Interestingly, a more observable potential problem in youth sports is sport burnout, yet this issue is hardly even discussed nationwide, much less had any measures taken to prevent burnout from occurring. Instead, we continue to sign kids up for competitive sports year-round, often place them in 2 or more sports at the same time, and commonly miss the signs when they are burned out and in need of a break. While you might not, at first, see any sense of equivalency between head injuries and sport burnout, it is important to take a closer look at the issues that commonly flow from sport burnout:
- Kids dealing with sport burnout often experience a high degree of stress, with most not yet equipped to know how to handle this stress.
- Poor stress coping can invite depression, anxiety, and a host of mental health problems.
- Additionally, when kids do not know how to cope with stress, it is not uncommon to see them use alcohol, drugs, and even engage in risky behaviors to take their mind off their stress.
- For kids who quit sports due to sport burnout, gaining closure and developing a post-sport identity is another huge challenge altogether. For older kids who banked on “making it” in sports, entirely new career plans may need to be made as well.
To be clear, nobody is saying sport burnout is worse than concussions, but what we should be doing is taking proactive measures toward all the safety issues witnessed in youth sports — including the less dramatic, yet equally serious issues like sport burnout. California may be over-aggressive with their approach to potential head injuries, while simultaneously ignoring threats like sport burnout that impact far many more kids annually.

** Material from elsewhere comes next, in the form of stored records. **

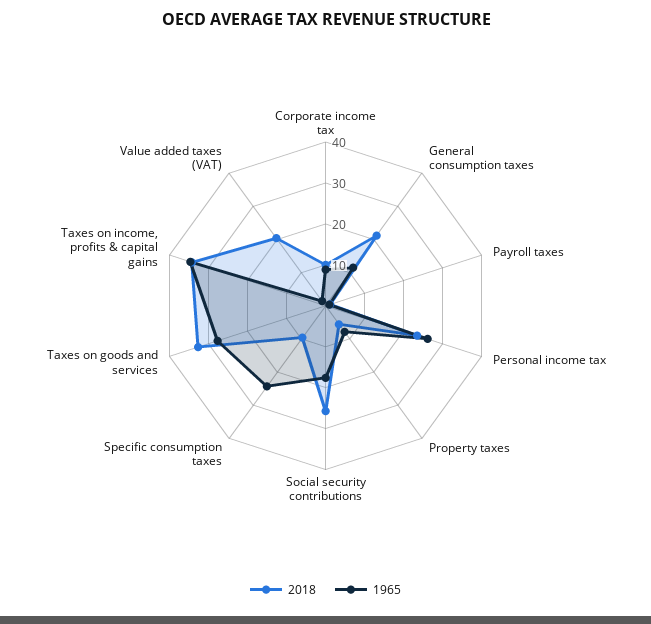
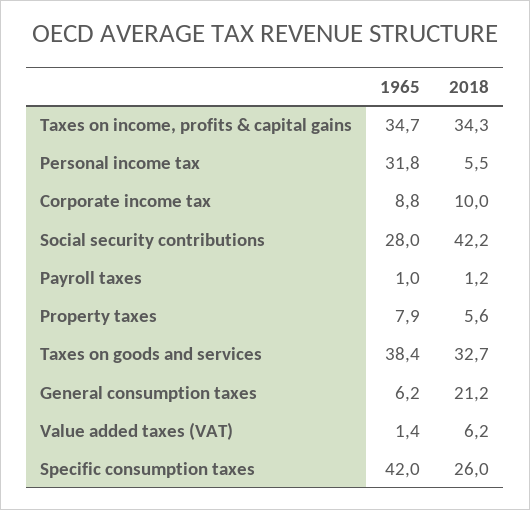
1965, General consumption taxes: 12 -> 6.2
2018, Personal income tax: 24 -> 5.5
1965, Personal income tax: 26 -> 31.8
2018, Social security contributions: 26 -> 42.2
1965, Social security contributions: 18 -> 28
2018, Specific consumption taxes: 10 -> 26
1965, Specific consumption taxes: 24 -> 42
1965, Taxes on goods and services: 28 -> 38.4
2018, Value added taxes (VAT): 20 -> 6.2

California may be about to take an aggressive stance by implementing a state law prohibiting tackle football before age 12. To the extent that this new law is warranted will be debated, but because sport brain injuries are regularly in the news it’s understandable why this new law may pass. But if we take a more wide-lens view of budding safety problems in sports, we might want to examine issues like sport burnout, and the exponentially bigger number of kids who experience burnout compared to brain injuries. No, burnout isn’t nearly as dramatic, but it impacts countless kids across America today, and the consequences for kids not yet able to cope with stress related to sport burnout can be very serious when left to redefine their identity, as well as figure out what to do with life after sports end.